Zirkusromantik mit der Familie


Der Schreiner Lukas Keller (30) steht schon vor der dritten Zirkus-Tournee.
Der Schreiner Lukas Keller (30) steht schon vor der dritten Zirkus-Tournee.
Lukas Kellers Zuhause ist bunt und eng: Zusammen mit seiner Freundin und der gemeinsamen dreijährigen Tochter lebt er auf 15 m2 im Winterquartier des Circolino Pipistrello in Rikon. Platz hat im kleinen Zirkuswagen neben Bett und Kleiderschrank nicht viel. An den beschränkten Wohnraum musste sich der 30-Jährige ebenso gewöhnen wie an das ständige Leben in der Gemeinschaft. Gegessen wird in einem grossen Küchenwagen. In einer ehemaligen Lagerhalle sind neben geheizten Proberäumen auch Duschen und Toiletten untergebracht. Wenn der Zirkus im Frühling auf Tournee geht, muss das ein lustiger Anblick sein. Traktoren ziehen dann die kleinen, farbigen Wagen hinter sich her. «Das ist echte Zirkusromantik, wenn wir durch die Dörfer tuckern und die Leute uns zuwinken», sagt der Schreiner. Im Sommer gastieren die Zirkusleute fast die ganze Zeit auf Schulhöfen und öffentlichen Plätzen. «Immer unter Leuten zu sein, ist anstrengend», meint er. Trotzdem, der Umgang mit Menschen muss Lukas Keller gefallen, denn der Circolino Pipistrello ist ein Mitmach-Zirkus. Ab Mitte April ist er während eines halben Jahres in der ganzen Deutschschweiz unterwegs. Meistens sind es Schulkinder, welche mit der Truppe das Zelt aufbauen, ein Programm einstudieren und dann schliesslich in der Manege stehen. «Die Kinder nehmen eine Woche lang am Zirkusleben teil. Es geht um das Erlebnis», erklärt der Bieler. «Wir haben einen dankbaren Job. Die Kinder haben Freude und bei der Abschlussvorstellung sitzen lauter stolze Eltern, Geschwister und Grosseltern im Publikum.» Im Moment noch ist es im Circolino Pipistrello ruhig. Nach zwei Monaten Winterpause studieren die Zirkusleute derzeit ihr neues Programm ein. Jeden Tag proben sie bis zu sieben Stunden lang. Und nebenbei haben sie für die Tournee viel vorzubereiten, denn sie erledigen sämtliche Büro- und Marketingarbeiten selbst und werkeln an der Zirkusausstattung.

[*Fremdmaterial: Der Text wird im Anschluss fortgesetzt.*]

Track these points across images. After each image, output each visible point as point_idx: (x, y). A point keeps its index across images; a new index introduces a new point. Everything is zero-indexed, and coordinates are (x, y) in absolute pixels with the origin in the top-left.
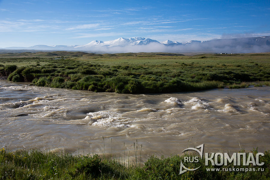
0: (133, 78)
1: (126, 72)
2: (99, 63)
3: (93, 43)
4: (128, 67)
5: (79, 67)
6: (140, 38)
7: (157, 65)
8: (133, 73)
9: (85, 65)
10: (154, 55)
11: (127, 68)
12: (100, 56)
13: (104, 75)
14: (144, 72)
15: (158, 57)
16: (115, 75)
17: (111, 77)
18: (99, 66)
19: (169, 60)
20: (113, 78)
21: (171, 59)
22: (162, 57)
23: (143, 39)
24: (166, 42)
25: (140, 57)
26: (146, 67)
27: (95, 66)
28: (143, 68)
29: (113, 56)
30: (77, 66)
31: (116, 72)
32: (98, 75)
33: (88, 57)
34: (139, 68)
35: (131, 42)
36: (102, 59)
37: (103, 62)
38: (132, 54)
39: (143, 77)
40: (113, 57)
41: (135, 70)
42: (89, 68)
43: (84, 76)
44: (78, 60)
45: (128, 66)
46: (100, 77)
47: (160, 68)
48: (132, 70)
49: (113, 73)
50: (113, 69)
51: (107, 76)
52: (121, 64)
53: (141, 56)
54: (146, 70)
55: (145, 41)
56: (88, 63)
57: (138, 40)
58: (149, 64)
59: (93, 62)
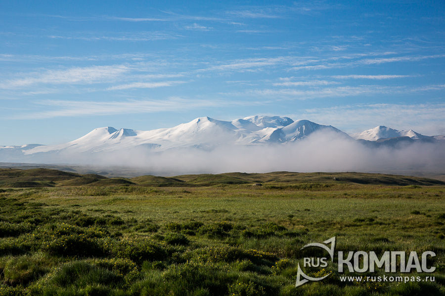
0: (245, 269)
1: (222, 246)
2: (116, 212)
3: (97, 135)
4: (228, 227)
5: (39, 227)
6: (274, 118)
7: (339, 219)
8: (246, 251)
9: (65, 218)
10: (329, 182)
11: (222, 232)
12: (120, 186)
13: (133, 258)
14: (289, 249)
15: (342, 189)
16: (178, 257)
17: (161, 268)
18: (118, 223)
19: (385, 202)
20: (172, 269)
21: (392, 197)
22: (358, 191)
23: (285, 124)
24: (372, 134)
25: (273, 188)
26: (298, 228)
27: (102, 223)
28: (284, 232)
29: (171, 185)
30: (32, 222)
31: (180, 248)
32: (112, 261)
33: (74, 189)
34: (268, 230)
35: (239, 135)
36: (130, 197)
37: (135, 208)
38: (244, 178)
39: (285, 266)
40: (171, 189)
41: (255, 240)
42: (79, 233)
43: (56, 264)
44: (37, 201)
45: (228, 222)
46: (119, 267)
47: (350, 231)
48: (241, 239)
49: (171, 252)
50: (169, 234)
51: (146, 263)
52: (200, 214)
53: (279, 185)
54: (298, 241)
55: (293, 130)
56: (77, 213)
57: (267, 125)
58: (309, 217)
59: (97, 208)
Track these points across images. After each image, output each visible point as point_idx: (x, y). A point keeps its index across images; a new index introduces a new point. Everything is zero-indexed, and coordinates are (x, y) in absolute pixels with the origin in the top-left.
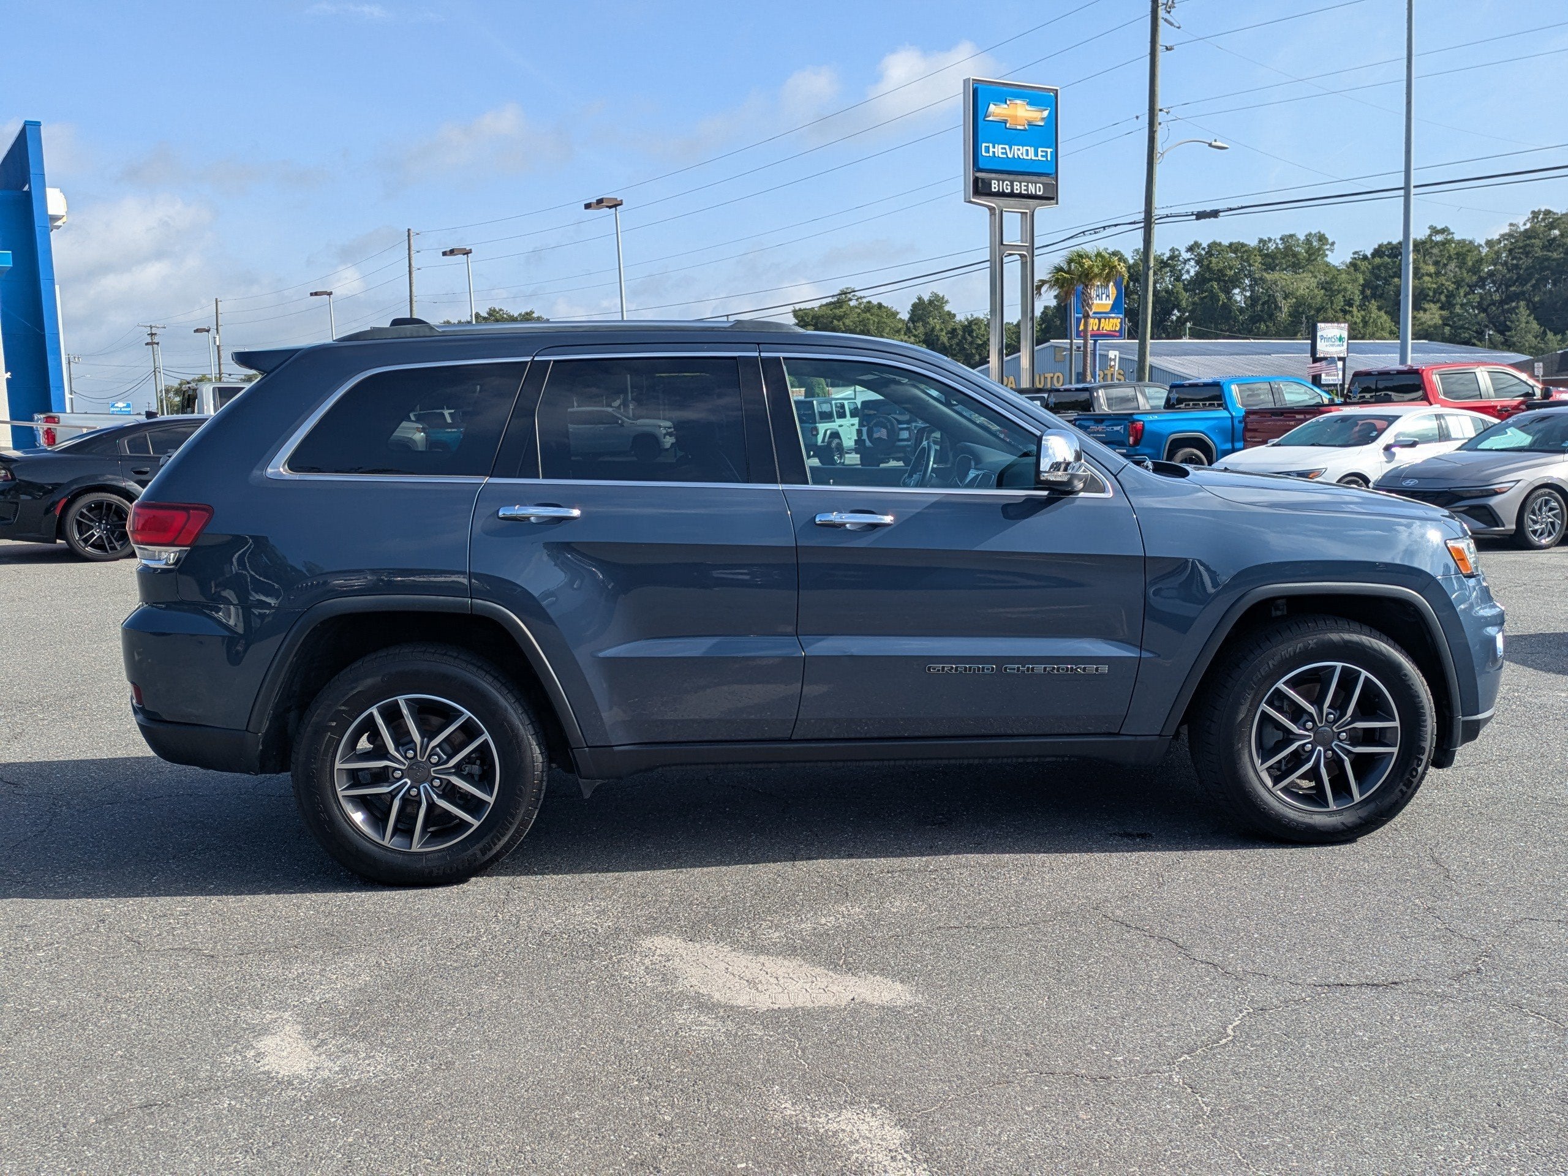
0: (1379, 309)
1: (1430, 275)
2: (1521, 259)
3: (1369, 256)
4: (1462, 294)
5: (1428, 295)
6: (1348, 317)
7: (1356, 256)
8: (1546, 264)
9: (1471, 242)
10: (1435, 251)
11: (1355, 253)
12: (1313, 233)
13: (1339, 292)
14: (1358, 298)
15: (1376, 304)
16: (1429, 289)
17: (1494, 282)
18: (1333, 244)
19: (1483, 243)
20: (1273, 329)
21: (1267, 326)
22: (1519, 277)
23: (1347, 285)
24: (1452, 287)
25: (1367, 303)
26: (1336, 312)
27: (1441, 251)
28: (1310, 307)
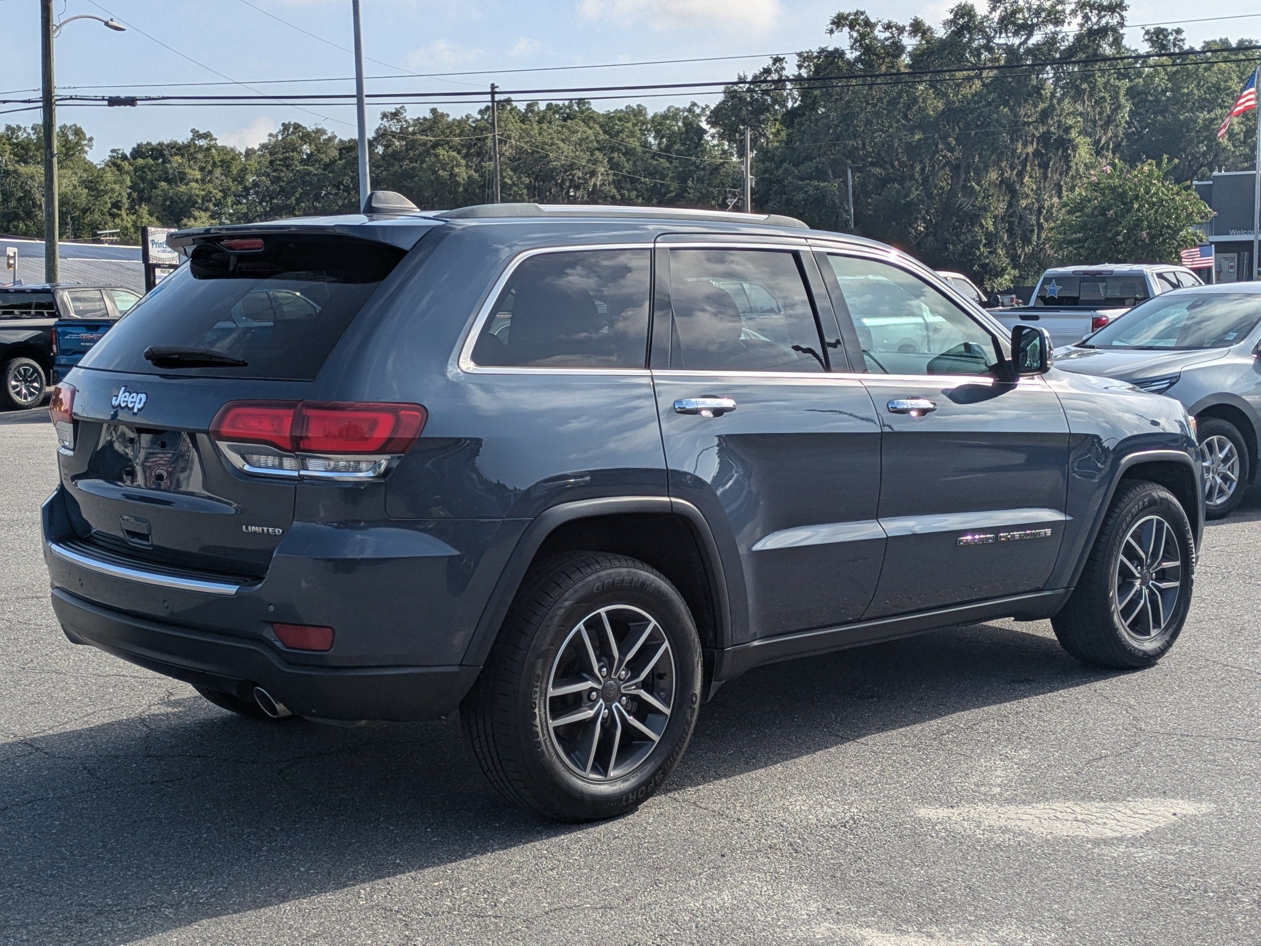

Die insgesamt 17 Zirkusleute sind allesamt Laien, die aus verschiedenen Berufsrichtungen kommen. Einige davon bringen Vorwissen in Artistik oder Theater mit. Lukas Kellers Mitbringsel war die Musik. Er hatte während der Schreinerlehre seine erste Band und organisierte Konzerte in einem kleinen Kulturlokal. Heute spielt er Klavier und Kontrabass – und ein bisschen Gitarre und Akkordeon. Im Zirkus jedoch macht er nicht nur Musik. Manchmal ist er Artist auf dem Trapez, bringt den Kindern das Seiltanzen bei oder leitet den Zirkus als Direktor.
Dass Lukas Keller zum Zirkus kam, war Zufall. Nach der Schrei- nerlehre machte der Bieler die Berufsmatur, absolvierte eine musikalische Grundausbildung an der Jazzschule Bern und arbeitete temporär, bevor er sich mit 24 Jahren selbständig machte. Gemeinsam mit einem befreundeten Zimmermann betrieb er eine kleine Werkstatt in Biel. Doch als er mit 27 Jahren Vater wurde, merkte er bald, dass ein Teilzeiteinkommen nicht für eine Familie reichen würde. Die Annonce des Circolino Pipistrello in einem lokalen Blatt war eine völlig neue Option. «Wir gingen zu einem Infoabend, waren Feuer und Flamme, und dann ging alles Schlag auf Schlag», erklärt er. Nach einem ersten Jahr hängte die Familie ein zweites an und nun steht bereits die dritte Tournee bevor. Sie soll jedoch auch die letzte sein. Was danach passiert, weiss Lukas Keller noch nicht. Vielleicht steigt er wieder als selbständiger Schreiner ein, vielleicht will er sich beruflich völlig umorientieren. «Ich habe auf jeden Fall keine Angst vor der Zukunft. Nur dass mir das Zirkusleben fehlen könnte, das beängstigt mich im Moment», sagt er lachend.
«Wir gingen zu einem Infoabend, waren Feuer und Flamme, und dann ging alles Schlag auf Schlag.»